Instructions to follow:
Copy the listing verbatim, excluding any images found in it.

Material for this exercise:
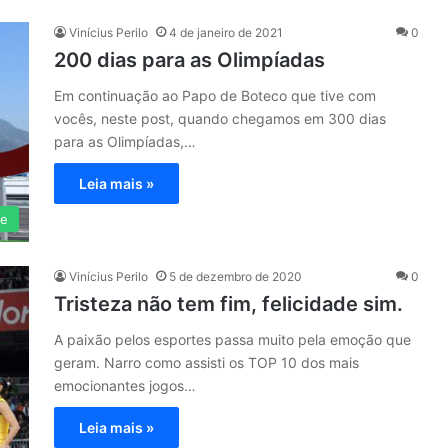
Vinícius Perilo
4 de janeiro de 2021
0
200 dias para as Olimpíadas
Em continuação ao Papo de Boteco que tive com
vocês, neste post, quando chegamos em 300 dias
para as Olimpíadas,…
Leia mais »
te
Vinícius Perilo
5 de dezembro de 2020
0
Tristeza não tem fim, felicidade sim.
A paixão pelos esportes passa muito pela emoção que
geram. Narro como assisti os TOP 10 dos mais
emocionantes jogos…
Leia mais »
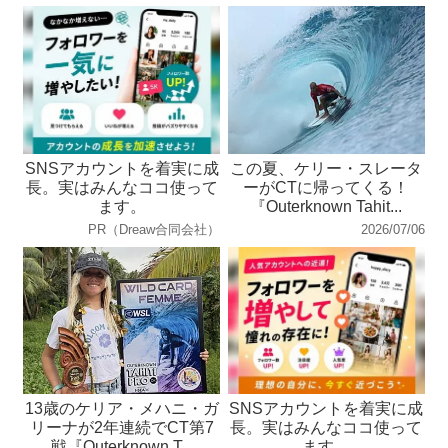
SNSアカウントを着実に成
この夏、ケリー・スレータ
長。実はみんなココ使って
ーがCTに帰ってくる！
ます。
『Outerknown Tahit...
PR（Dreaw合同会社）
2026/07/06
13歳のケリア・メハニ・ガ
SNSアカウントを着実に成
リーナが2年連続でCT第7
長。実はみんなココ使って
戦『Outerknown T...
ます。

Response to the task:
Vinícius Perilo
4 de janeiro de 2021
0
200 dias para as Olimpíadas
Em continuação ao Papo de Boteco que tive com
vocês, neste post, quando chegamos em 300 dias
para as Olimpíadas,…
Leia mais »
te
Vinícius Perilo
5 de dezembro de 2020
0
Tristeza não tem fim, felicidade sim.
A paixão pelos esportes passa muito pela emoção que
geram. Narro como assisti os TOP 10 dos mais
emocionantes jogos…
Leia mais »
SNSアカウントを着実に成
この夏、ケリー・スレータ
長。実はみんなココ使って
ーがCTに帰ってくる！
ます。
『Outerknown Tahit...
PR（Dreaw合同会社）
2026/07/06
13歳のケリア・メハニ・ガ
SNSアカウントを着実に成
リーナが2年連続でCT第7
長。実はみんなココ使って
戦『Outerknown T...
ます。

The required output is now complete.